Я взяла в руки открытку, внутри которой была бережно вклеена черно-белая фотография еще молодых родителей девушки.

– А ты на маму очень похожа, прям вылитая она, – проговорила я, отдавая Лене ее сокровище.

– Я знаю, все так говорят, – улыбнулась гордо девушка.

– А я на папу похожа больше, – сказала я. – Даже иногда вижу, как бабушка мельком на меня долго смотрит, а потом идет и слезы быстро вытирает, чтобы я не видела. Жаль ее так, – задумчиво проговорила я, чувствуя, как беспокойство о бабушке начинает подтачивать меня изнутри.

– Так, давай не будет о грустном хотя бы сегодня, – тряхнув головой строго сказала Лена. – А то выбрались отдохнуть и развеяться, а получается, что в расстройство себя вгоняем. Вон, наша остановка, пойдемте, – девушка схватила нас со Светой под руки и уже менее чем через четверть часа мы стояли подле красивой дубовой двери в квартиру Елизаветы.

– Да, в хорошем доме она живет, – окинув взглядом коридор проговорила Лена. – Тут, скорее всего, только начальство и живет.

– Да тише ты, – одернула ее Света, услышав звук открываемого замка.

– Красавицы мои, – радостно проговорила Елизавета, показавшись за открытой дверью. – Проходите, пожалуйста! Я так боялась, что вы отвергнете наше с папой предложение и не приедете.

Пройдя в квартиру, мы оказались в огромной прихожей, которая была частью столь же огромной квартиры.
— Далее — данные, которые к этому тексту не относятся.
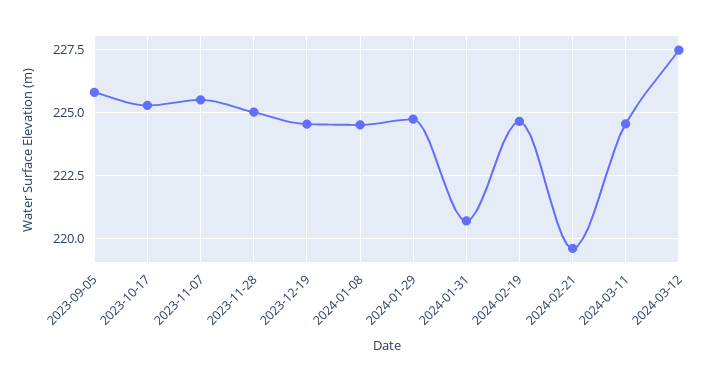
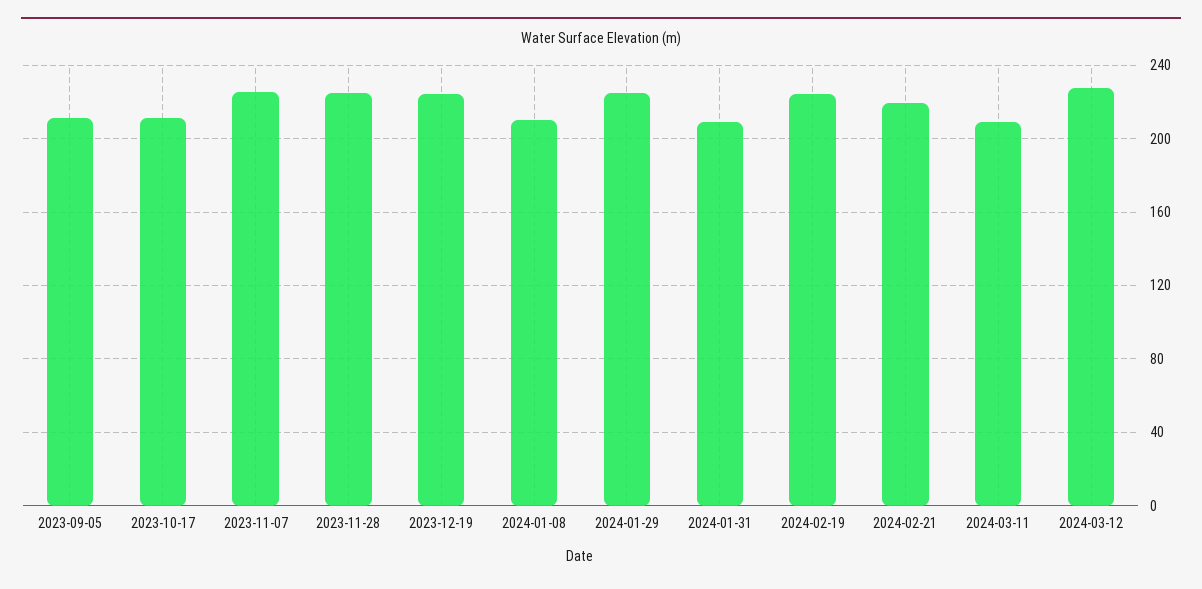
  {
-   "2023-09-05": 225.75,
+   "2023-09-05": 210,
-   "2023-10-17": 225.25,
+   "2023-10-17": 210,
    "2023-11-07": 225.5,
    "2023-11-28": 225,
    "2023-12-19": 224.5,
-   "2024-01-08": 224.5,
+   "2024-01-08": 210,
    "2024-01-29": 224.75,
-   "2024-01-31": 220.75,
+   "2024-01-31": 210,
    "2024-02-19": 224.75,
    "2024-02-21": 219.5,
-   "2024-03-11": 224.5,
+   "2024-03-11": 210,
    "2024-03-12": 227.5
  }

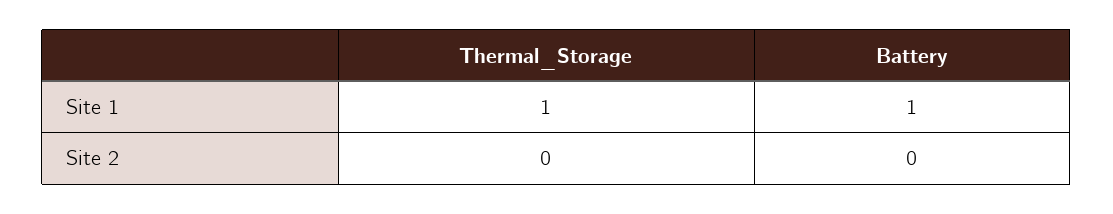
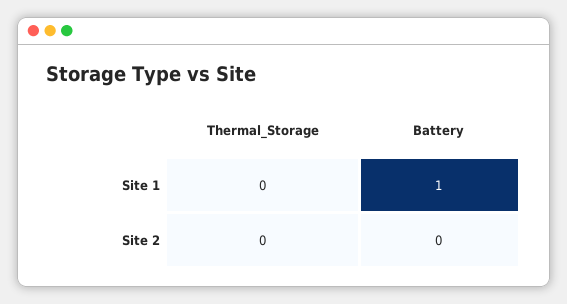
  {
    "Thermal_Storage": {
-     "Site 1": 1,
+     "Site 1": 0,
      "Site 2": 0
    },
    "Battery": {
      "Site 1": 1,
      "Site 2": 0
    }
  }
Я едва сдержала свои эмоции от увиденного, поскольку, живя в деревне, такой роскоши, как мне казалось, не видела никогда. Пестрые ковры насыщенного красного цвета, сверкающие люстры, дорогая мебель из красного дерева и еще бесчисленное количество диковинок были наполнением этой богатой квартиры, в которой проживали бедные люди. Бедные потому, что я понимала, будь им подвластно, то они всю эту мишуру отдали бы, не задумываясь за то, чтобы вернуть своих дорогих людей. Словно поняв, о чем я думаю, Елизавета пожала мое плечо и сказала:

– Не в этом счастье, Соня. Никогда не думай, что в этом счастье.